I want to store: page number, sorted-column, reverse.




Create a new /items/pageState URI that accepts POST, PUT, and GET requests.

POST to /items/pageState to get a handle - this could be a randomly generated small sequence of characters. A response will contain a Location: header with a URL: /items/pageState/aA1 (the aA1 is just an example for this description - each user would get an unused sequence of characters)

Anytime the user changes the state of the page, PUT the page number, sorted-column, and reverse fields to /items/pageState/aA1.

Now, the url of the items page to http://db.mmo-champion.com/items/?pageState=aA1. When that page loads, the JS will make an Ajax GET request to /items/pageState/aA1 to fetch the state of the page, and re-render it appropriately.

If you're concerned about speed, well, don't be.

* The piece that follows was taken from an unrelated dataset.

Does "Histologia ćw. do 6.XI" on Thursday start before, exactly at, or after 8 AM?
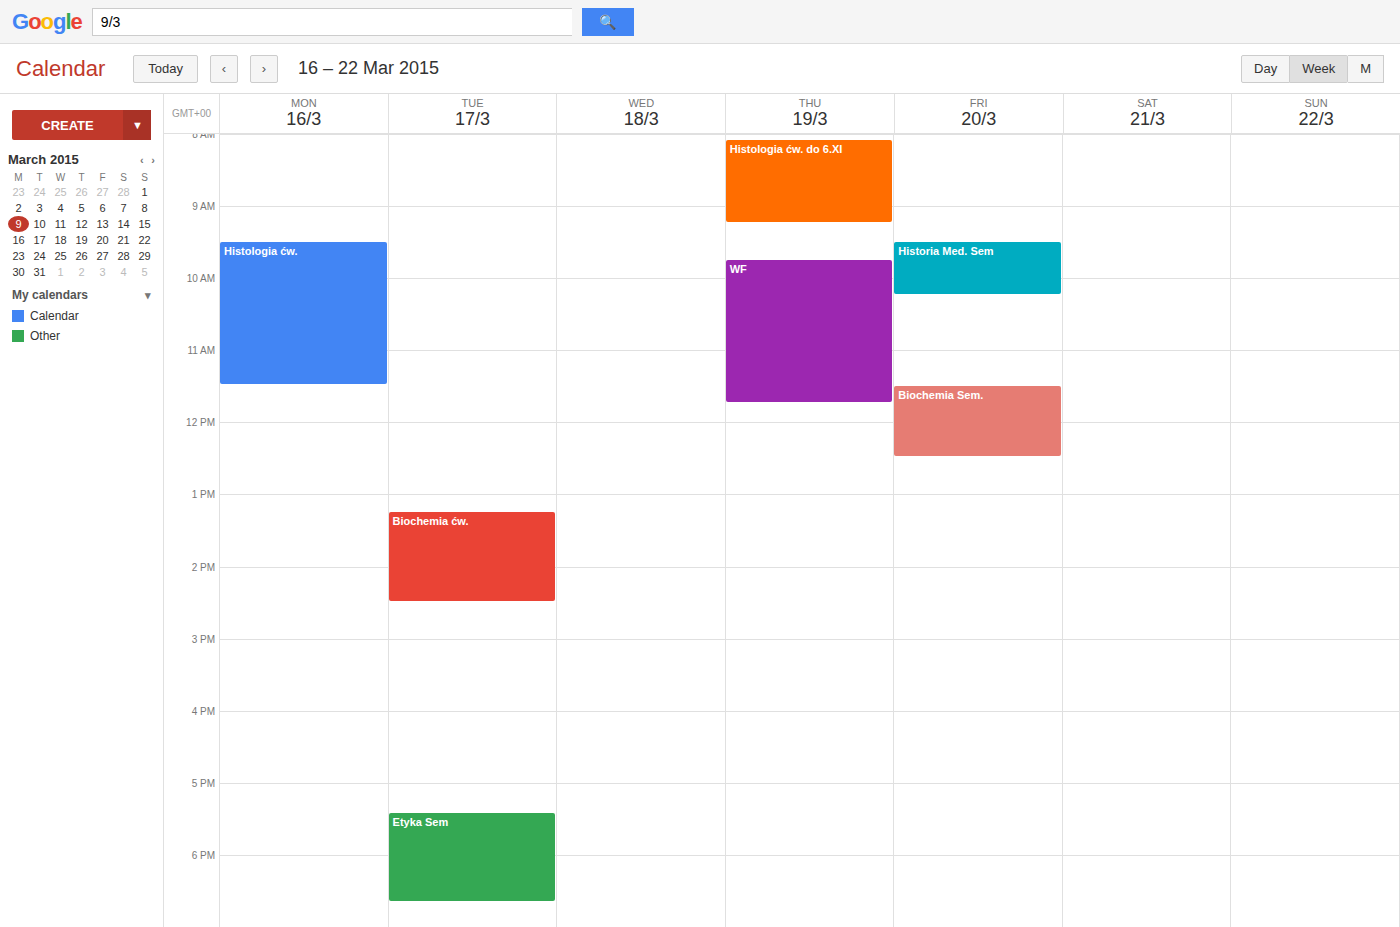
8:05 AM -- after 8 AM, 5 minutes below the 8 AM line.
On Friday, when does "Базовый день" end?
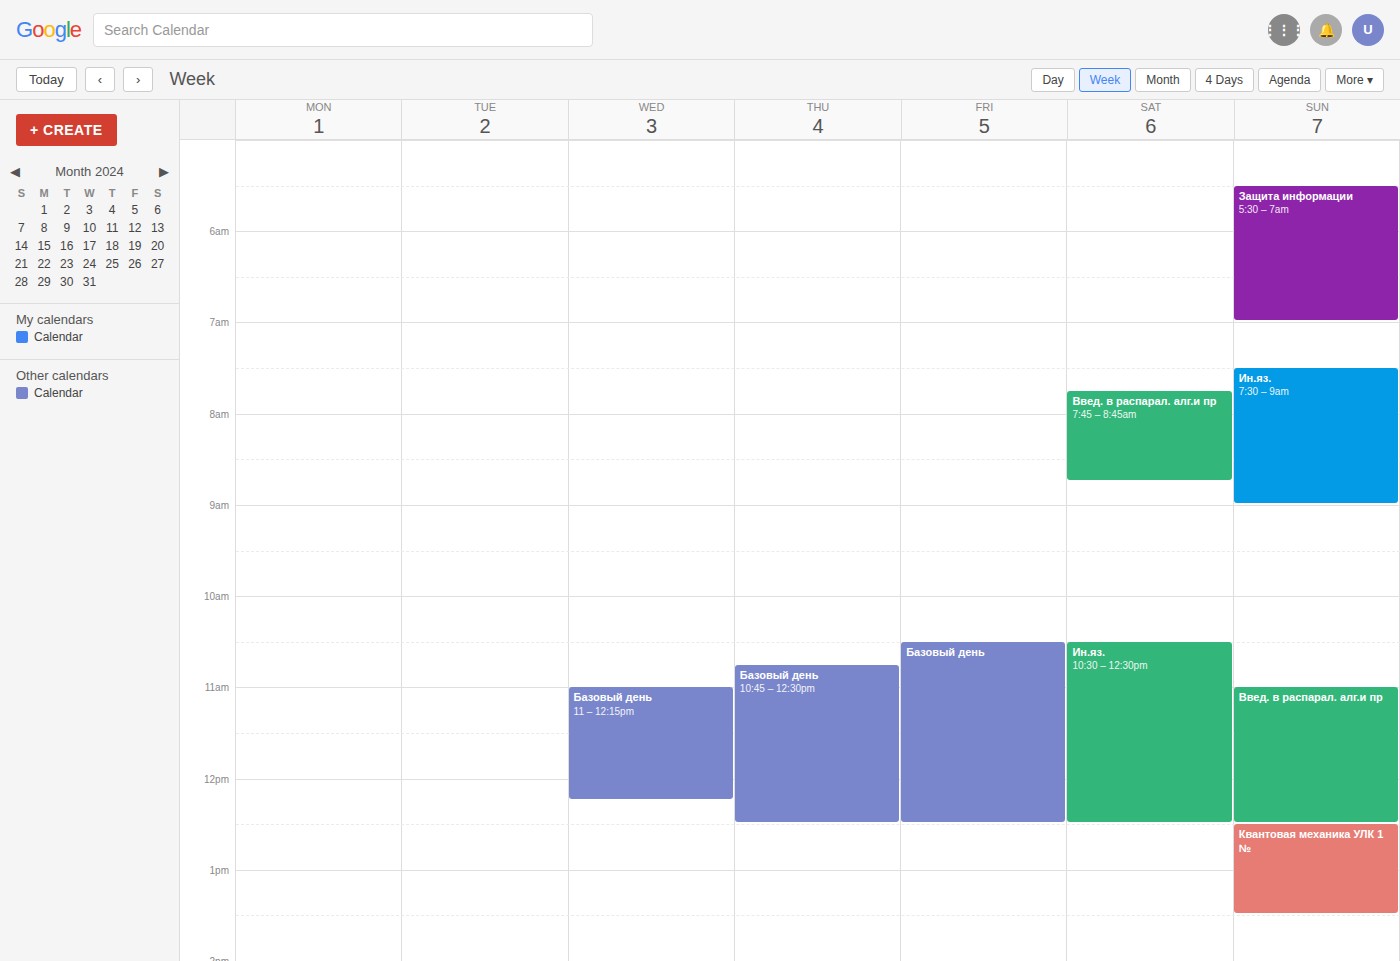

Add support for eTags on /items/pageState, and while the state is unchanged, that data will be fetched from browser cache instead of the network.


One state per user is not what I want. If the user sorts in one way, give a link, then sorts in another way and put a link back. I want both links to be differents.

Also, your solution adds a lot of extra server calls. The goal of client-side sorting & pagination is to avoid those. I don't want to get them back just for the sake of being RESTful.


Ah, new constraints on the problem! :) Love it!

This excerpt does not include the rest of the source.